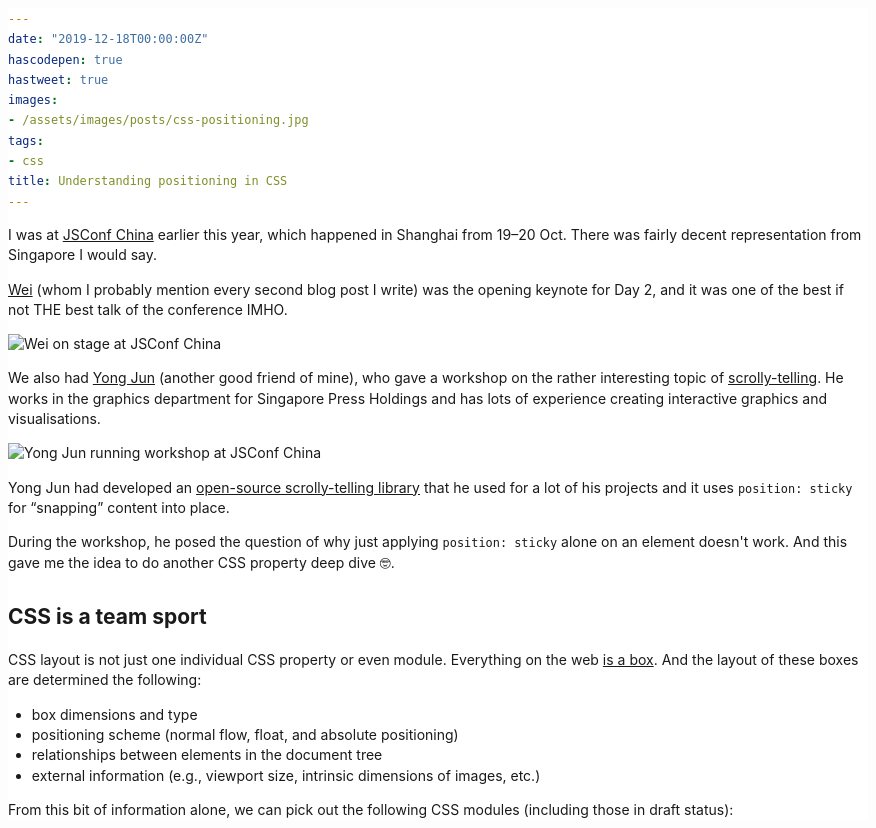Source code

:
 ```yaml
---
date: "2019-12-18T00:00:00Z"
hascodepen: true
hastweet: true
images: 
- /assets/images/posts/css-positioning.jpg
tags:
- css
title: Understanding positioning in CSS
---
```

I was at [JSConf China](https://2019.jsconfchina.com/) earlier this year, which happened in Shanghai from 19–20 Oct. There was fairly decent representation from Singapore I would say. 

[Wei](https://uuei.io/) (whom I probably mention every second blog post I write) was the opening keynote for Day 2, and it was one of the best if not THE best talk of the conference IMHO.

<img srcset="/assets/images/posts/css-positioning/wei-480.jpg 480w, /assets/images/posts/css-positioning/wei-640.jpg 640w, /assets/images/posts/css-positioning/wei-960.jpg 960w, /assets/images/posts/css-positioning/wei-1280.jpg 1280w" sizes="(max-width: 400px) 100vw, (max-width: 960px) 75vw, 640px" src="/assets/images/posts/css-positioning/wei-640.jpg" alt="Wei on stage at JSConf China">

<iframe width="560" height="315" src="https://www.youtube.com/embed/9M6wDie0YKs" frameborder="0" allow="accelerometer; autoplay; encrypted-media; gyroscope; picture-in-picture" allowfullscreen></iframe>

We also had [Yong Jun](https://github.com/yongjun21/) (another good friend of mine), who gave a workshop on the rather interesting topic of [scrolly-telling](https://webflow.com/blog/scrollytelling-guide). He works in the graphics department for Singapore Press Holdings and has lots of experience creating interactive graphics and visualisations.

<img srcset="/assets/images/posts/css-positioning/yongjun-480.jpg 480w, /assets/images/posts/css-positioning/yongjun-640.jpg 640w, /assets/images/posts/css-positioning/yongjun-960.jpg 960w, /assets/images/posts/css-positioning/yongjun-1280.jpg 1280w" sizes="(max-width: 400px) 100vw, (max-width: 960px) 75vw, 640px" src="/assets/images/posts/css-positioning/yongjun-640.jpg" alt="Yong Jun running workshop at JSConf China">

Yong Jun had developed an [open-source scrolly-telling library](https://github.com/yongjun21/st-scrolly) that he used for a lot of his projects and it uses `position: sticky` for “snapping” content into place.

During the workshop, he posed the question of why just applying `position: sticky` alone on an element doesn't work. And this gave me the idea to do another CSS property deep dive <span class="emoji" role="img" tabindex="0" aria-label="nerd face">&#x1F913;</span>.

## CSS is a team sport

<p class="no-margin">CSS layout is not just one individual CSS property or even module. Everything on the web <a href="https://www.w3.org/TR/2011/REC-CSS2-20110607/visuren.html#visual-model-intro">is a box</a>. And the layout of these boxes are determined the following:</p>

<ul>
  <li class="no-margin">box dimensions and type</li>
  <li class="no-margin">positioning scheme (normal flow, float, and absolute positioning)</li>
  <li class="no-margin">relationships between elements in the document tree</li>
  <li>external information (e.g., viewport size, intrinsic dimensions of images, etc.)</li>
</ul>

<p class="no-margin">From this bit of information alone, we can pick out the following CSS modules (including those in draft status):</p>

◆ **REQUIRED ACTION**:
Copy down every line of the entries containing the word "information".

◆ **RESPONSE**:
  <li>external information (e.g., viewport size, intrinsic dimensions of images, etc.)</li>
<p class="no-margin">From this bit of information alone, we can pick out the following CSS modules (including those in draft status):</p>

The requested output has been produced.